» SELECTED PASSAGE
◇ ◇ ◇ ◇ ◇ ◇ ◇
Available in: viewer (comparison tool), Python/R (separability()), API.
7.3 Endmember Collections¶
A named, citable set of spectra convolved to a specific sensor. Created by any user, reviewed by chapter maintainers if they include chapter spectra.
Example: "SE US Invasive Woody Species — Sentinel-2 MSI" - Pyrus calleryana (3 upper-canopy spectra, averaged) - Lonicera maackii (3 upper-canopy spectra, averaged) - Elaeagnus umbellata (from community chapter) - 2 native hardwood endmembers (from USGS)
Export formats: - ENVI spectral library (.sli + .hdr) - CSV (sensor bands as columns) - speclib JSON - R-loadable RDS - QGIS-compatible CSV
Collections get their own DOI and citation record.
7.4 Seasonal / Phenological View¶
When multiple measurements of the same species exist across different dates, display a phenological curve showing spectral change over time. This is where the living collection pays off — over time, speclib accumulates temporal coverage that static libraries never will.
Requires: ≥3 measurements with dates for the same species. Renders as wavelength-vs-reflectance faceted by date, or band-index-vs-date time series.
8. Data Model Changes¶
8.1 Chapter Metadata¶
# data/chapters/ky-invasives/chapter.yaml
slug: ky-invasives
name: Kentucky Invasive Species
description: >
Field spectral measurements of invasive plant species in Kentucky
recreation areas. Leaf-level reflectance from CID CI-710 spectrometer.
maintainers:
- github: chrislyons-ky
name: Chris Lyons
orcid: "0000-0000-0000-0000"
review_policy:
required_fields: [binomial, instrument, collection_date, location, method]
auto_qc: true
license: CC-BY-4.0
doi: "10.xxxxx/speclib.ky-invasives"
citation: >
Lyons, W.C. et al. (2024). Kentucky Invasive Species Spectral Collection.
speclib. https://doi.org/10.xxxxx/speclib.ky-invasives
8.2 Spectrum Metadata Extensions¶
New fields added to SampleMetadata:
# Contribution provenance
contributor: str # GitHub username
submission_date: date # When submitted
review_date: date | None # When accepted
doi: str | None # Spectrum-level DOI
chapter: str # Chapter slug
# Field context
collection_method: str # "leaf_clip", "contact_probe", "fov_nadir", etc.
field_photos: list[str] # URLs to associated photos
replicates: int # Number of measurement replicates
protocol_notes: str # Free-text sampling protocol
# Phenological context
phenophase: str | None # "full_leaf", "senescent", "dormant", etc.
growth_stage: str | None # "mature", "juvenile", "seedling"
8.3 Collection Model¶
@dataclass
class SpectralCollection:
name: str # "SE US Invasive Woody Species"
◇ ◇ ◇ ◇ ◇ ◇ ◇
» RECORDS
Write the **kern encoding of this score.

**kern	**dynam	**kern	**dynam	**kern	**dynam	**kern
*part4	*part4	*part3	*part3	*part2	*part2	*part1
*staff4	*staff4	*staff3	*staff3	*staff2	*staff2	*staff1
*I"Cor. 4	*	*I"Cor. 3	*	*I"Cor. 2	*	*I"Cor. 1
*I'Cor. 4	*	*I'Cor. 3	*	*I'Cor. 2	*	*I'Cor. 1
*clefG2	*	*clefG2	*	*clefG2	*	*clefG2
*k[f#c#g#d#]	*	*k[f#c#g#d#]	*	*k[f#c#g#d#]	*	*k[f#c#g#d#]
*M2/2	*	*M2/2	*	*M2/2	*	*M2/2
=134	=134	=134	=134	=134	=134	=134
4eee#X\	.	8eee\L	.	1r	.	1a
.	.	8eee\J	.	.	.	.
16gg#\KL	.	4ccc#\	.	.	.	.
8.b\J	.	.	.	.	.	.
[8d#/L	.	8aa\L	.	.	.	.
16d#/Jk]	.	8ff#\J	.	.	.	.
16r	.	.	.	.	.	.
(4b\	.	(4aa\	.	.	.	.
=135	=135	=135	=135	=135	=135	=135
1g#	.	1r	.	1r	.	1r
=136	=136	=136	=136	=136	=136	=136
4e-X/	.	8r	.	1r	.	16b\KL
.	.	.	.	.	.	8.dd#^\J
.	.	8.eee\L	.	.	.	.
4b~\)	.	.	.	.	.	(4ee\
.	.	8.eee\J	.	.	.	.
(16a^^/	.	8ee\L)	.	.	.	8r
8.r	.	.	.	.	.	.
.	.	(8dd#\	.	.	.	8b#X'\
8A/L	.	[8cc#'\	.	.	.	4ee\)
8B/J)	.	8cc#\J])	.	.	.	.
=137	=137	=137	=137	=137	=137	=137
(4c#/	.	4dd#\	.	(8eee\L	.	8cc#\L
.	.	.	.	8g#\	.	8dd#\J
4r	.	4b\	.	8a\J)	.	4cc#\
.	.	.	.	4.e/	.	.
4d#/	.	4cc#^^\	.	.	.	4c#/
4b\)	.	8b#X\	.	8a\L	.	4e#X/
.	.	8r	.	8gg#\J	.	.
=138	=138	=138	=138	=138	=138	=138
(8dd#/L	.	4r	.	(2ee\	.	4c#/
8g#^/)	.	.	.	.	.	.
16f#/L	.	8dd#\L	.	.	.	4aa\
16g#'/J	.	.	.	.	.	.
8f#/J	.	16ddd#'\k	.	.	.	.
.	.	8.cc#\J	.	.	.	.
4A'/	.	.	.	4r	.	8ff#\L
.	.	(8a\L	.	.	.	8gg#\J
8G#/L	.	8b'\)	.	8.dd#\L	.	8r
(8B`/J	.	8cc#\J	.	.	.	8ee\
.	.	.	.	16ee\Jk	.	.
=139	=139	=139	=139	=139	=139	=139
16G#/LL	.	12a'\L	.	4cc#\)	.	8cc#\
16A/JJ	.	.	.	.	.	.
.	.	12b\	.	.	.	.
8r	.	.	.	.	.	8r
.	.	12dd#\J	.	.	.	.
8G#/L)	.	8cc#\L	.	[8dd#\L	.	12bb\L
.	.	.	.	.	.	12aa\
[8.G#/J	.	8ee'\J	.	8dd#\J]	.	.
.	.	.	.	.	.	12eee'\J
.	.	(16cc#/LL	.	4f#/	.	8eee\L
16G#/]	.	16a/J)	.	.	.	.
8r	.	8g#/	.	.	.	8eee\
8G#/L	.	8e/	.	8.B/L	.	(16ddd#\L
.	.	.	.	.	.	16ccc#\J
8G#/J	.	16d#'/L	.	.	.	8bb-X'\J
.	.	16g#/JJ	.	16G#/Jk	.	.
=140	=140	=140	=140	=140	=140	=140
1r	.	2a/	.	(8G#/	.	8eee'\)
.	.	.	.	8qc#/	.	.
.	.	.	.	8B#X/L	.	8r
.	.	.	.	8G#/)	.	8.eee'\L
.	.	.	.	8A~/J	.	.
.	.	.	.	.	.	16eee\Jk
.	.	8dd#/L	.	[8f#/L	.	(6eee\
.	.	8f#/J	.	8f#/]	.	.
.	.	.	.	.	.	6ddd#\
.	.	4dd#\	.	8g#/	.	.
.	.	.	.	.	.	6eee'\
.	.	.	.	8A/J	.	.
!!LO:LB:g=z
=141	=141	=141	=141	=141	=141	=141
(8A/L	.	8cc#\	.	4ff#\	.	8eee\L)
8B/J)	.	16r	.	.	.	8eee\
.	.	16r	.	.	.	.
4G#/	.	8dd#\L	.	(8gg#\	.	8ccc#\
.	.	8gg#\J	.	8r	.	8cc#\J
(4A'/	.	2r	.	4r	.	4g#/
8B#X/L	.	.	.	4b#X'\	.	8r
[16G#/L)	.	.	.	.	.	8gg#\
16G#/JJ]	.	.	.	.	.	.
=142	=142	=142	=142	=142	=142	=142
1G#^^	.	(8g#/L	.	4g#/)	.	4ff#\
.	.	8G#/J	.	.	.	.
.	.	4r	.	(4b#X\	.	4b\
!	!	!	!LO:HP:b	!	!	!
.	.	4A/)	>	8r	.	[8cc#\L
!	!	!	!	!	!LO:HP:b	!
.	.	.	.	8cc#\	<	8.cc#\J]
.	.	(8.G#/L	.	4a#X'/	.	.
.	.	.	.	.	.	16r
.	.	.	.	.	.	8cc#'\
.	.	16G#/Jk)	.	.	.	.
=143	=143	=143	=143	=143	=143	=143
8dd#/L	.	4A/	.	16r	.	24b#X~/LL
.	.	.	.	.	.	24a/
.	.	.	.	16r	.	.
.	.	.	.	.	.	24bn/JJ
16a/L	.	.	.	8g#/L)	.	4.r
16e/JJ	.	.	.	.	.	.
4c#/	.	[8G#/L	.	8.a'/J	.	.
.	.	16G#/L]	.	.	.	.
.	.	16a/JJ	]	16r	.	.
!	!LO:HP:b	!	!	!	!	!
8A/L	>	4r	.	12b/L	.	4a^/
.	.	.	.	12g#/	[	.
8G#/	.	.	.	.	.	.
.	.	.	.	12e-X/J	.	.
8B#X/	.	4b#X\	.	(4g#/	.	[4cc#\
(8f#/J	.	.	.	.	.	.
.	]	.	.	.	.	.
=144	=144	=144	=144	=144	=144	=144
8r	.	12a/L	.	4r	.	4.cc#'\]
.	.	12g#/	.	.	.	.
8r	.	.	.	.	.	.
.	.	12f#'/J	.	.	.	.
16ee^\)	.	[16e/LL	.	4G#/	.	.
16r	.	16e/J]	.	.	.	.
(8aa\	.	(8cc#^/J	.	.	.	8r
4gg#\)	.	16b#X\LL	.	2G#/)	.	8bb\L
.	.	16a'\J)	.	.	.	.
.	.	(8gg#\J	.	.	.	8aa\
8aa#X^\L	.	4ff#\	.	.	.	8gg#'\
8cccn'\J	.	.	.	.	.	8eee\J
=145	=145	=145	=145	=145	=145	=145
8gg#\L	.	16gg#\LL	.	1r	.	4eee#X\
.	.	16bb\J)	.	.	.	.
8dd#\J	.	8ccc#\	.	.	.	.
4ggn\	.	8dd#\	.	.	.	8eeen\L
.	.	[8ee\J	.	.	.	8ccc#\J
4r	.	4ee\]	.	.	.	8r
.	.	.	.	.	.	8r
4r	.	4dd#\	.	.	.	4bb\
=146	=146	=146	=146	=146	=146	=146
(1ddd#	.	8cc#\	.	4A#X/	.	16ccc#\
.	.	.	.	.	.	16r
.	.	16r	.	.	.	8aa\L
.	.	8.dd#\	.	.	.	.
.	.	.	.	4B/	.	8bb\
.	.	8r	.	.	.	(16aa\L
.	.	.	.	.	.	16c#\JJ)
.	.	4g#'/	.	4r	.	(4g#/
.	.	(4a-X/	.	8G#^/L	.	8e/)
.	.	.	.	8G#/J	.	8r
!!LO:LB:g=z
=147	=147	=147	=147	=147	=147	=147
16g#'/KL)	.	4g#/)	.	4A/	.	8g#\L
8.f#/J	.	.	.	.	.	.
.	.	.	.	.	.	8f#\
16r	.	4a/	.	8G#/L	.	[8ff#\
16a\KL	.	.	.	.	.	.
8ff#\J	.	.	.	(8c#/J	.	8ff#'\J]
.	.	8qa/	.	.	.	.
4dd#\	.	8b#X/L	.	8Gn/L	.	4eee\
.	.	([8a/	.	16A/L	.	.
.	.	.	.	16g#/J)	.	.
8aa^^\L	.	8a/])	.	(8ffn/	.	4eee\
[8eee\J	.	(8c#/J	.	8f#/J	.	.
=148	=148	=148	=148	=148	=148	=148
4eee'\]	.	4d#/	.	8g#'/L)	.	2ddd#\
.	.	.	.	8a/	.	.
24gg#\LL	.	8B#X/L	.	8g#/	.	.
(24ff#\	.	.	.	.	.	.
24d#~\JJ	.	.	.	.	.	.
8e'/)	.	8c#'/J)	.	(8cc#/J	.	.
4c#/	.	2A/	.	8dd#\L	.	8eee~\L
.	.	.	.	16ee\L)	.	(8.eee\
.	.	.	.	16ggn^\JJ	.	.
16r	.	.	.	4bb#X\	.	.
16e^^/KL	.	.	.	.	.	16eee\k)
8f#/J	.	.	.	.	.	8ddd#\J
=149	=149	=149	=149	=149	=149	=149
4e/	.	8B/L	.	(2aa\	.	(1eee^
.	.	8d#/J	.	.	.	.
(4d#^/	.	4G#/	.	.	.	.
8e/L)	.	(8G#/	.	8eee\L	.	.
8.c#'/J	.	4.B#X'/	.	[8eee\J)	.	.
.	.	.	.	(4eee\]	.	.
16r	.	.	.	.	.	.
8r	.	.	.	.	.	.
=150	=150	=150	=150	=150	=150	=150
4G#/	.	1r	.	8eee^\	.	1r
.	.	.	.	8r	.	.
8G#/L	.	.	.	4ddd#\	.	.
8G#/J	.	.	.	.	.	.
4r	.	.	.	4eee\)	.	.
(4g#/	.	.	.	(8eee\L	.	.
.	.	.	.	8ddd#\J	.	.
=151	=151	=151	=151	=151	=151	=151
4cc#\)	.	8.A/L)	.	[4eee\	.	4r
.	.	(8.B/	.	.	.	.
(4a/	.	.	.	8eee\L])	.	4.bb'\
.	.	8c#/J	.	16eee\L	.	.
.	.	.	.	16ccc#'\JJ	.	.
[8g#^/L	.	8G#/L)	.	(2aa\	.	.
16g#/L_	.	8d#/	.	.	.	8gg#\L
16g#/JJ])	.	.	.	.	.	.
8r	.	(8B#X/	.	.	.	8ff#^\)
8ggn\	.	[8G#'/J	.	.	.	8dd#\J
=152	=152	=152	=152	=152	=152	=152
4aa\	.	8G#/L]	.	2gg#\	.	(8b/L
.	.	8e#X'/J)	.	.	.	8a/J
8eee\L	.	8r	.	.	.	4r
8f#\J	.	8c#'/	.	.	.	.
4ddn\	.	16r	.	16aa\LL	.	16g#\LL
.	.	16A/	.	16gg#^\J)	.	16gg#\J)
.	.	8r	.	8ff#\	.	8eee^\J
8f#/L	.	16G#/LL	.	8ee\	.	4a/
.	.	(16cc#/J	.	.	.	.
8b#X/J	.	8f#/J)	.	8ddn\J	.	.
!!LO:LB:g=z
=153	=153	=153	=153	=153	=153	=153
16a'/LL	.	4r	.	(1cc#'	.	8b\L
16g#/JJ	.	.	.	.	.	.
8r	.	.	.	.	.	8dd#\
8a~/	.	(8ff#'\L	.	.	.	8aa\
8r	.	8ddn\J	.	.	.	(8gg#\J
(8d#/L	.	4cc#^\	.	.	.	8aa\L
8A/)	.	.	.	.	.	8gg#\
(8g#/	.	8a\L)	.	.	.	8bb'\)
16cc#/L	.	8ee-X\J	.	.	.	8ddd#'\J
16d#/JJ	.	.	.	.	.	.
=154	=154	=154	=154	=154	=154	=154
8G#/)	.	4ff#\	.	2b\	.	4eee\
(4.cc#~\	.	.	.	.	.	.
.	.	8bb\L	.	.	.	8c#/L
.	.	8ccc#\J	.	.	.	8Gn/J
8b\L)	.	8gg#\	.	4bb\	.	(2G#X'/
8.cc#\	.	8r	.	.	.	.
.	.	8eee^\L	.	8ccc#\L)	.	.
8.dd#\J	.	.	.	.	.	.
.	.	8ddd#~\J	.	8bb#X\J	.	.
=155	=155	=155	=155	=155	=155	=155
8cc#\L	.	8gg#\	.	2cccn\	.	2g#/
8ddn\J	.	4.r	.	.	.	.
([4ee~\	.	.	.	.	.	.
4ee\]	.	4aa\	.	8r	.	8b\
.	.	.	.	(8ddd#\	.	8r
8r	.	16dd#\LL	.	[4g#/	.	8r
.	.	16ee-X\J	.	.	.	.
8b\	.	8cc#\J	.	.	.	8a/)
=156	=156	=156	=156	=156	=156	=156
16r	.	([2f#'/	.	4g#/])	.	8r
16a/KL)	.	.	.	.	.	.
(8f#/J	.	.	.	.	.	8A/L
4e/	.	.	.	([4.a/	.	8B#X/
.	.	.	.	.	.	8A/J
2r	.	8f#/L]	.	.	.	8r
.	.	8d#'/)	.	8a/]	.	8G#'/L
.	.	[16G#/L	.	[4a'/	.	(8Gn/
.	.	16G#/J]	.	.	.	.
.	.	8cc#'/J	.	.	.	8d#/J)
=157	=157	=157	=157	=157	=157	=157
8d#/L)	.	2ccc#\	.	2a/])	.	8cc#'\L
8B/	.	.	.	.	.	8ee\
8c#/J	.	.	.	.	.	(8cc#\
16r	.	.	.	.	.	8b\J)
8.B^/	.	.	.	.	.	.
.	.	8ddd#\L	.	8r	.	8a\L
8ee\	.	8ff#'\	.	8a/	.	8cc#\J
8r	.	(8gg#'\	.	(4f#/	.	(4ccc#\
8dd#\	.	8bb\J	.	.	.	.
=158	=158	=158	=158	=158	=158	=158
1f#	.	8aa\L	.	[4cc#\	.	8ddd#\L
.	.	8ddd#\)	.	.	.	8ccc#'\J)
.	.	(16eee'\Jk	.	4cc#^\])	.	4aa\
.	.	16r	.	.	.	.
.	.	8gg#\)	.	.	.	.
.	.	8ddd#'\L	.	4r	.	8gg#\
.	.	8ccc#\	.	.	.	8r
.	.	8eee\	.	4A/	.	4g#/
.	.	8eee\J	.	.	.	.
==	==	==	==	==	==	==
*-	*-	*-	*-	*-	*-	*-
◇ ◇ ◇ ◇ ◇ ◇ ◇
» WORK TO BE COMPLETED
Which export formats does the spectral library passage list for endmember collections? Give all of them. You won't need the entries.

» OUTPUT OF THE EXERCISE
- ENVI spectral library (.sli + .hdr)
- CSV (sensor bands as columns)
- speclib JSON
- R-loadable RDS
- QGIS-compatible CSV